23 January 2011
Bad Search and Not Fair Search. Quality and Reference Point Matters
There has been a lot of talk about consumer fair search and the value of the travel agent in the mix.
The rhetoric is loud and raucous on both sides. Let me make one thing completely clear - the Professor is WHOLE HEARTED in his support of the agency community. I firmly believe that the neutral channel is viable - indeed essential - in today's environment. However where I differ from the so called Open Allies Group is that I believe that the tools provided into the market are bad - IE Legacy GDS solutions are just inadequate and fail to provide the consumer choice. The old story of GARBAGE IN GARBAGE OUT applies no more clearly than in Travel Agent Search Tools from the legacy GDSs.
The value an agent is supposed to bring to the consumer is that he can interpret the possible results and help the consumer to make the best choice possible. But what if the tools he uses are not that good? Is the consumer then best served?
To illustrate my point here are 3 different results sets from Delta.com, Orbitz and LUTE Technologies Agent tool YuFares powered by Everbread.
The query is the same and should therefore represent the same basic result no matter what. My designated query here was as follows:
Seattle to London - simple roundtrip
Outbound Feb 6th
Inbound March 18th
Price led search
However the results shown here are constrained by certain parameters.

## WHAT THE TASK REQUIRES
Continue the post above on travel agent search tools, starting right after "However the results shown here are constrained by certain parameters."

## RAW RECORDS
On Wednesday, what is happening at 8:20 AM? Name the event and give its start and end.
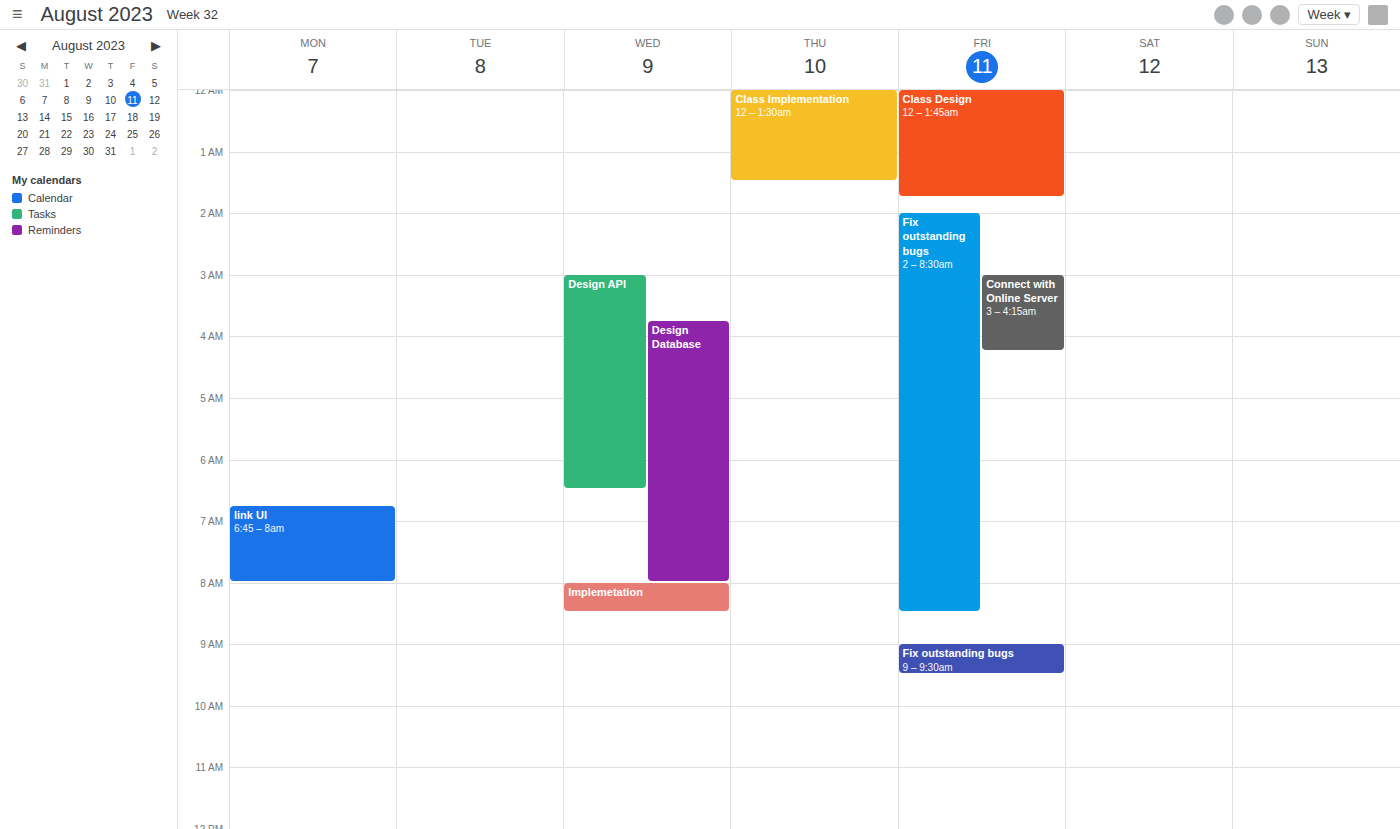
==
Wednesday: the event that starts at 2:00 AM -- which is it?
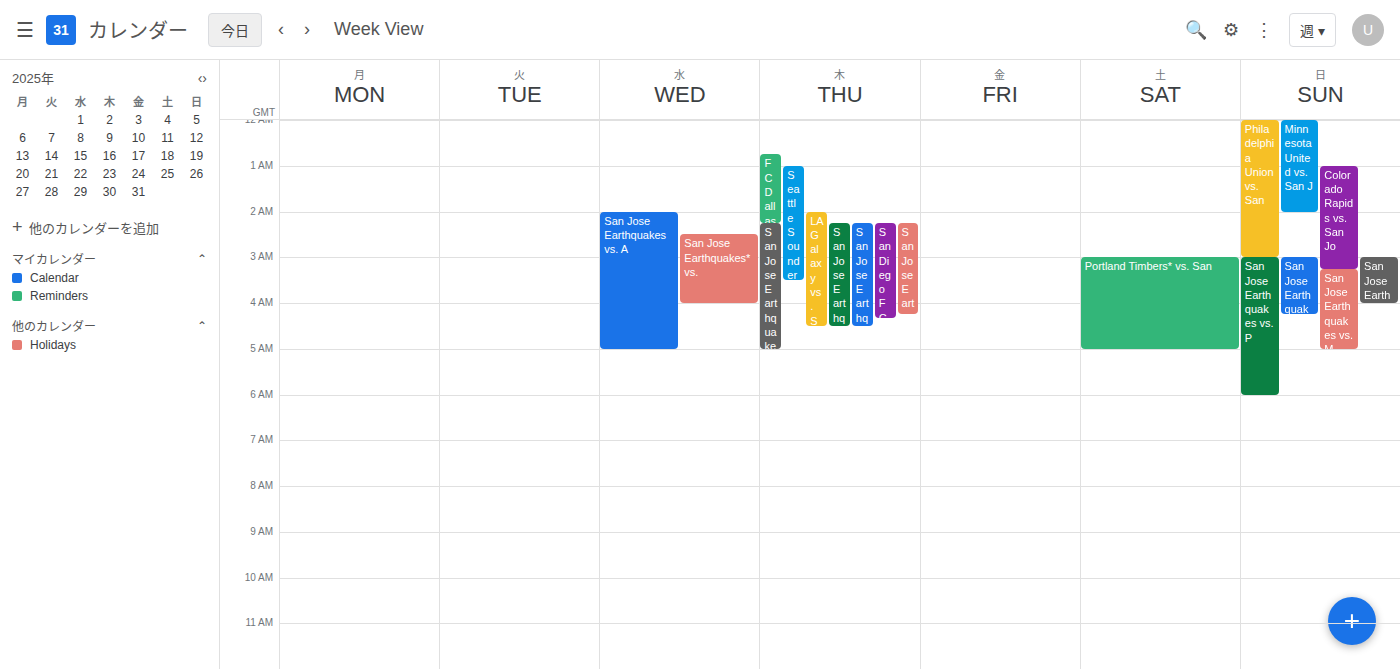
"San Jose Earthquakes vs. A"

## ANSWER TO THE PROBLEM
Let's look at the airline direct result first. Delta.com - I use this site a lot because I fly DL a lot. However I know the constraints on the site. For example in this display I want see what I can get. There are 20 results. The shortest elapsed time in the 20 results that Delta.com returned to me was 23 hour and 45 mins. The longest time was 35 hours 17 mins with a 22 hour and 10 min layover. The price range of the results was from $731.70 to $758.70
NOTE I believe that Delta uses the Travelport search system. Travelport also owns Galileo and Worldspan and is currently embroiled in a legal fight with American Airlines.
Next I looked at Orbitz. This is the master Orbitz site in the USA. Same search parameters. After getting the master display - I used the Delta only results - there are considerably more possibilities that I could have chosen. According to Orbitz it gave me 24 Delta specific choices (including code shares and interline with partner results -AF and KL). The time line ranged from 12 hours 30 to 15 hours 20 and the price ranged from $756 to $1934.
Note: I believe that Orbitz uses the ITA Software engine. ITA Software is involved in a takeover by Google. Orbitz is embroiled in a fight with AA and is 48% owned by Travelport.
So finally I looked at one of our clients LUTE Technologies whose product YuFares uses the Everbread engine for B2B and B2C customers. The version I used was open and used the B2C standard interface. I will ignore that B2B Agent version as this found fares cheaper than the previous sites with some complexity. While the complexity of the trip was within the boundaries of what the other sites found and would be normal for an agent to offer a customer - I thought it would be fairer to use the untuned version as the results were within acceptable boundaries.
The system returned 111 results of which it displayed 15. The timeline range was from 12 hours 30 to 16 hours. The price range was from $769 to $887.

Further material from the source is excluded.